Os gols do Cavalo de Aço foram de Júnior Chicão, Rubens (pênalti) e Diego Valderrama. O Sampaio marcou com Cleitinho.

As informações da própria diretoria do Imperatriz dão conta de que os 10 mil ingressos foram vendidos até a manhã de sexta. No dia do jogo, a torcida fez uma festa inesquecível. Torcedor fez festa e cantou até “olé” contra o Sampaio. A torcida vive a festa histórica, pois pela primeira vez o time comemorou em casa. O primeiro título, em 2005, a festa foi contra o Moto, em São Luís.

Enquanto o Sampaio vai jogar a Série B do Campeonato Brasileiro, o Imperatriz se prepara para jogar o Campeonato Brasileiro Série D e vai tentar o acesso para a Série C de 2016, o que seria outro feito inédito na história do clube. Ambos os times estão também, em 2016, na Copa do Brasil e Copa do Nordeste.

O primeiro tempo foi dinâmico. Os times se revezaram nas jogadas de ataque. O Sampaio explorava Pimentinha e o Imperatriz buscava as jogadas pelas laterais. O primeiro gol do Imperatriz foi aos 10 minutos, com Júnior Chicão, que aproveitou erro de marcação de Edivânio.

O tempo seguiu com pressão do Sampaio tentando o empate e o Imperatriz jogando nos ataques de velocidade para tentar surpreender o adversário.

No segundo tempo, o Imperatriz deu novo golpe logo cedo. Aos seis minutos, a arbitragem marcou pênalti após Mimica colocar as mãos na bola depois do chute de Rubens.

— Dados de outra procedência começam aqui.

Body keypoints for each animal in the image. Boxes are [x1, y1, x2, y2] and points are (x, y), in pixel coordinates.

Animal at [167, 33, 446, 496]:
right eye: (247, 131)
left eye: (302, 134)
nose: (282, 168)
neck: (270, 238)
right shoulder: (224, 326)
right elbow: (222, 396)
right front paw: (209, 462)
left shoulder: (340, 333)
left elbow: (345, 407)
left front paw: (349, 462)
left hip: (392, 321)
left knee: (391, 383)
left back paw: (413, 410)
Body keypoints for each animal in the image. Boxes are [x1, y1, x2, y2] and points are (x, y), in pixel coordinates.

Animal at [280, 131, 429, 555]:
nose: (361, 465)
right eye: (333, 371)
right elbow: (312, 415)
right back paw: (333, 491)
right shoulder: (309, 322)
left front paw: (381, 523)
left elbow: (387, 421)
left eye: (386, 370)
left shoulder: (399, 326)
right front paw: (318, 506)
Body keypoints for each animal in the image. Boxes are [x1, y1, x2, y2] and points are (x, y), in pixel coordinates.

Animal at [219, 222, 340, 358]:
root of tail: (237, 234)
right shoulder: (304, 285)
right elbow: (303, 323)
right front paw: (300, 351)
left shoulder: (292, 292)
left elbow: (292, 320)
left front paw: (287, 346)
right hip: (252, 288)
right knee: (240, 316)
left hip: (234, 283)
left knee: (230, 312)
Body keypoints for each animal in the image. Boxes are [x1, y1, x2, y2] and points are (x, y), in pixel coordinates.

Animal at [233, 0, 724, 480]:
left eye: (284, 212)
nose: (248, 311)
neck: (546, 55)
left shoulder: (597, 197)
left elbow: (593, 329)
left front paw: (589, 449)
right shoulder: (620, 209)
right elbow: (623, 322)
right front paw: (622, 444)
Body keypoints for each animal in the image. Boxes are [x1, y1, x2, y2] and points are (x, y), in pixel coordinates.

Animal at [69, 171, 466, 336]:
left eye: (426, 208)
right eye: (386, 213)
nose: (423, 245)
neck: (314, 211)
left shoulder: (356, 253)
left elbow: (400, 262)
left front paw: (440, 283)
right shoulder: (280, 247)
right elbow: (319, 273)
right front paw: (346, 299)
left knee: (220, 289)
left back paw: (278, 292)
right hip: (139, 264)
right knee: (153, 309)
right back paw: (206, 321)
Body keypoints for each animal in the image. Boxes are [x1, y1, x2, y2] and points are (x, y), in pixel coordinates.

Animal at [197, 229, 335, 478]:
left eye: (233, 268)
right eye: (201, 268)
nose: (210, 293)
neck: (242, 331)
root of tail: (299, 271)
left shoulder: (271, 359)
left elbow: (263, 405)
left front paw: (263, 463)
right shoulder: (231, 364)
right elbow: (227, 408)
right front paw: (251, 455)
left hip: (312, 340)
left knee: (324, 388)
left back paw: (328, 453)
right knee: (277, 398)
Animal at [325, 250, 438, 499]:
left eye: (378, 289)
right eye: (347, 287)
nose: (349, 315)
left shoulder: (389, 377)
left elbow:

Na cobrança, o próprio Rubens marcou o gol.

Com o placar mais folgado, o Imperatriz diminuiu ainda mais as investidas ofensivas. O Sampaio tentava pelo meio, mas a barreira criada pelos jogadores do Cavalo ficou ainda mais forte.

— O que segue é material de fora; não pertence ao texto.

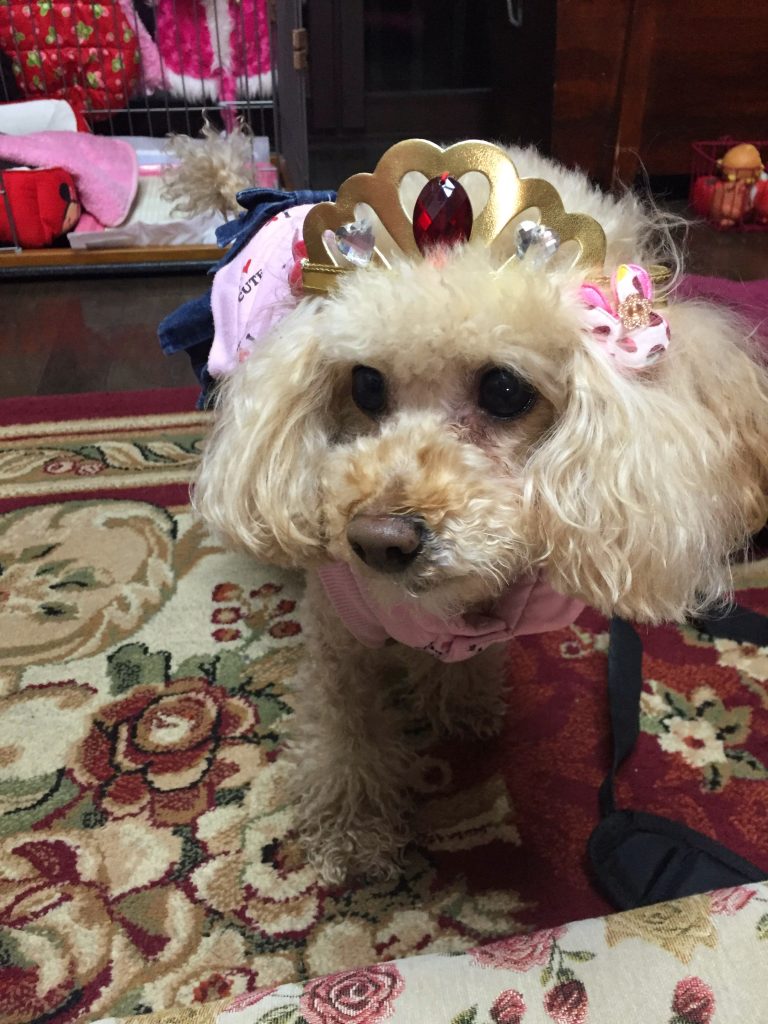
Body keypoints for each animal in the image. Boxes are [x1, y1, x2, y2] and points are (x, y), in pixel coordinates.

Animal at [193, 140, 768, 884]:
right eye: (365, 385)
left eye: (503, 390)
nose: (376, 541)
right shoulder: (338, 633)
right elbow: (344, 724)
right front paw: (352, 832)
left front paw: (459, 698)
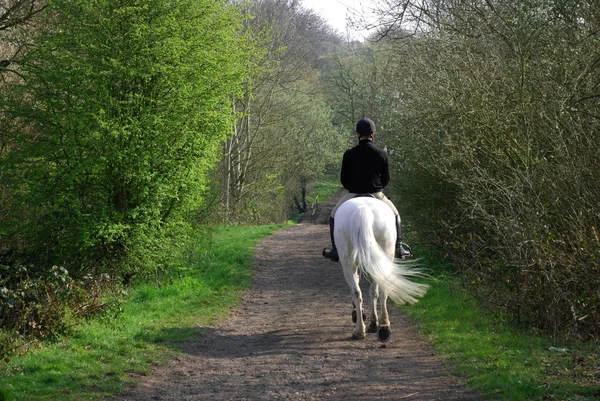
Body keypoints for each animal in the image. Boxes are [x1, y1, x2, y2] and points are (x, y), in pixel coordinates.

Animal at [336, 195, 428, 340]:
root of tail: (364, 210)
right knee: (378, 290)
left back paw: (363, 329)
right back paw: (382, 327)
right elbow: (372, 291)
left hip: (350, 263)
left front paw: (363, 316)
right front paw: (371, 321)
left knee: (361, 291)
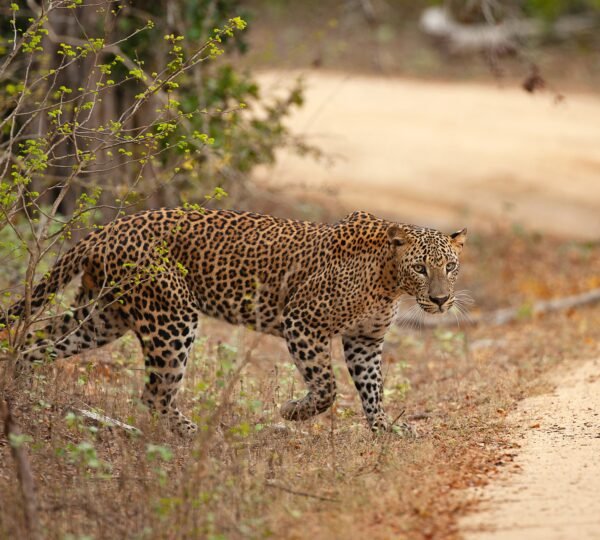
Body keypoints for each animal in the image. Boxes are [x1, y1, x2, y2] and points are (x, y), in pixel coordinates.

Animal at [2, 209, 466, 436]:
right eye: (421, 268)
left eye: (450, 266)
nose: (441, 300)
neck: (389, 280)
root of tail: (107, 228)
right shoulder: (303, 321)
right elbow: (326, 388)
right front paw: (293, 412)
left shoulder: (364, 340)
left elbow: (372, 388)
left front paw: (385, 428)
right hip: (172, 316)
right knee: (154, 394)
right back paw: (194, 432)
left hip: (101, 317)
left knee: (35, 343)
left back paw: (19, 392)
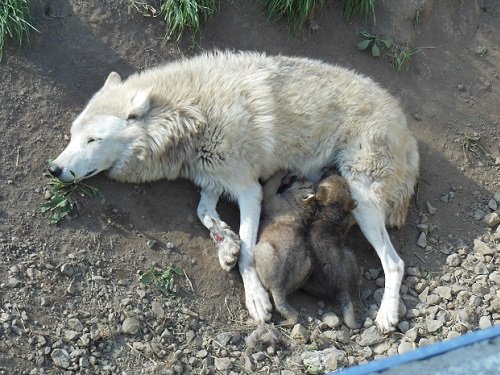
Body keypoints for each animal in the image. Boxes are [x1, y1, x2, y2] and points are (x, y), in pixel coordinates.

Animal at [49, 50, 418, 332]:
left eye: (93, 140)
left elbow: (248, 252)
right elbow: (204, 214)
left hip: (363, 201)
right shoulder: (212, 180)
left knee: (395, 263)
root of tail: (406, 130)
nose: (53, 169)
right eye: (72, 134)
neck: (190, 116)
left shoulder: (249, 191)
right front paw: (225, 244)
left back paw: (387, 315)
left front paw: (255, 297)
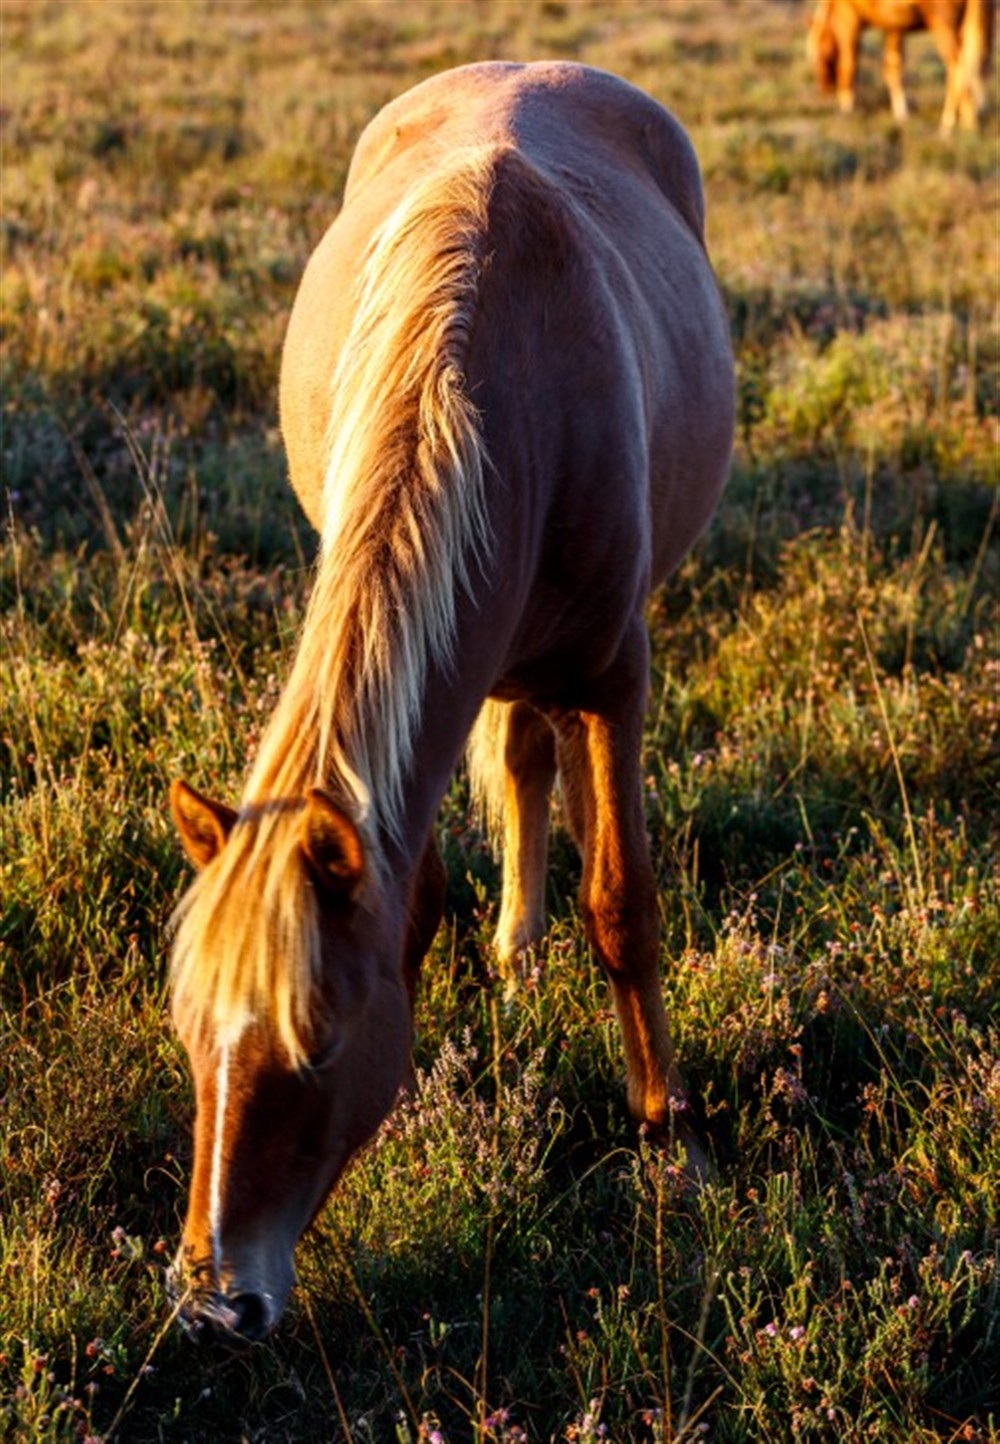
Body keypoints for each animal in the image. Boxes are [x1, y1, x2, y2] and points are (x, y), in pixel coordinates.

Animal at [165, 59, 733, 1340]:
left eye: (315, 1044)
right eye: (188, 1037)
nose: (219, 1305)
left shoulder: (615, 678)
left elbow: (624, 904)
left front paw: (668, 1131)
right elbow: (424, 883)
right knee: (518, 758)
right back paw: (516, 956)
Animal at [808, 0, 992, 127]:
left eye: (821, 55)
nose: (824, 89)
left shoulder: (848, 20)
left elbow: (848, 65)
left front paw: (846, 108)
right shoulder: (893, 28)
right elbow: (893, 69)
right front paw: (901, 114)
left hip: (944, 26)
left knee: (959, 69)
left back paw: (952, 123)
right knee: (979, 67)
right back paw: (974, 113)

O jogo seguiu neste tom até os 16 minutos. Neste momento, o goleiro Milton Raphael falhou novamente. Um chute forte de fora da área de Rubsen o goleiro não segurou e rebateu pra frente. Diego Valderrama aproveitou e fez o terceiro gol do time da casa.

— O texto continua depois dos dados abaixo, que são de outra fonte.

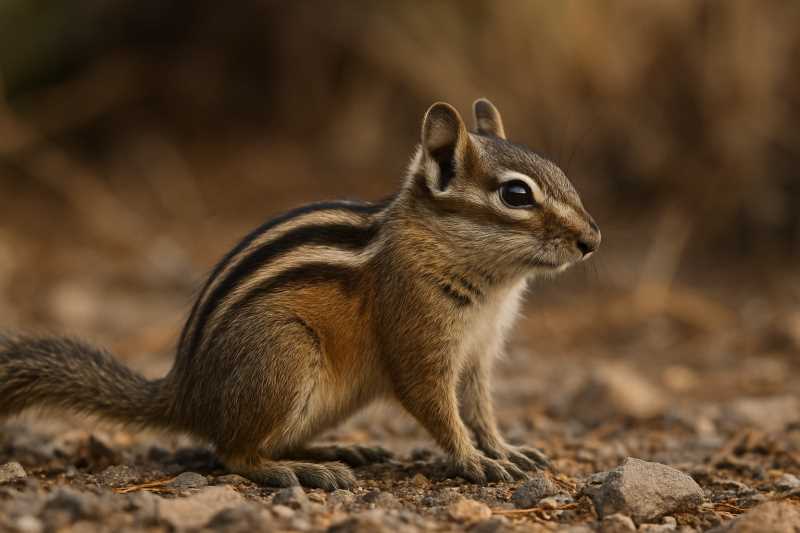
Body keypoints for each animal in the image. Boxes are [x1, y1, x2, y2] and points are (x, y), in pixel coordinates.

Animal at [0, 99, 600, 490]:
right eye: (516, 195)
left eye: (561, 174)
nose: (592, 240)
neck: (491, 282)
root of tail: (185, 392)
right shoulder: (419, 338)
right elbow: (436, 405)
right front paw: (474, 461)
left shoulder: (478, 354)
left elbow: (480, 407)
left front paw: (504, 449)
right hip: (282, 355)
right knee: (234, 453)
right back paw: (298, 470)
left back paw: (337, 449)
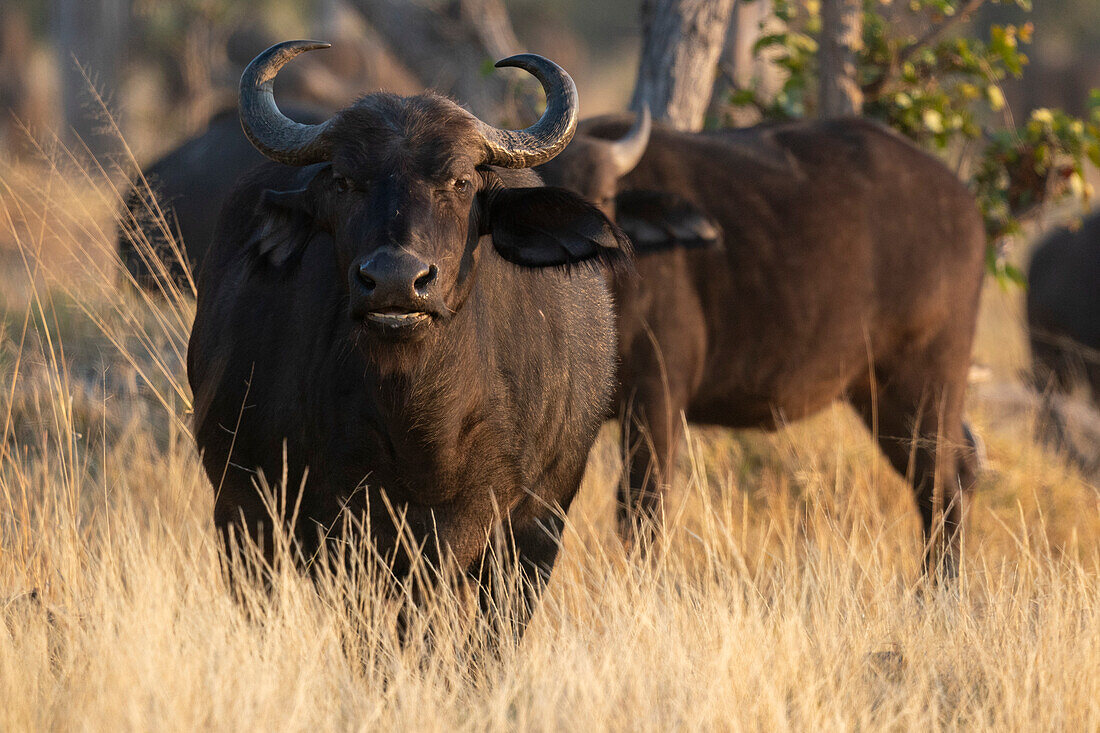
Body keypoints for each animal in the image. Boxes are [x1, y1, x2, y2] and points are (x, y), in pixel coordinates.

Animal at [536, 112, 985, 572]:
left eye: (605, 196)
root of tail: (963, 203)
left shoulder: (656, 399)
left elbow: (641, 507)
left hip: (927, 383)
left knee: (940, 485)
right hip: (877, 394)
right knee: (959, 468)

Com três gols de vantagem, o jogo caiu muito. O Imperatriz abdicou totalmente do ataque e o Sampaio teve menos espaço ainda para tentar entrar na defesa adversária.

A torcida do Imperatriz aumentou a festa. Deu até “olé” em alguns passes trocados dos jogadores. No fim do jogo, quando a torcida e o banco de reservas do Imperatriz já comemoravam, o Sampaio diminuiu com Cleitinho. Ficou nisso. Com 3 a 1, o Imperatriz comemorou seu segundo título maranhense na história.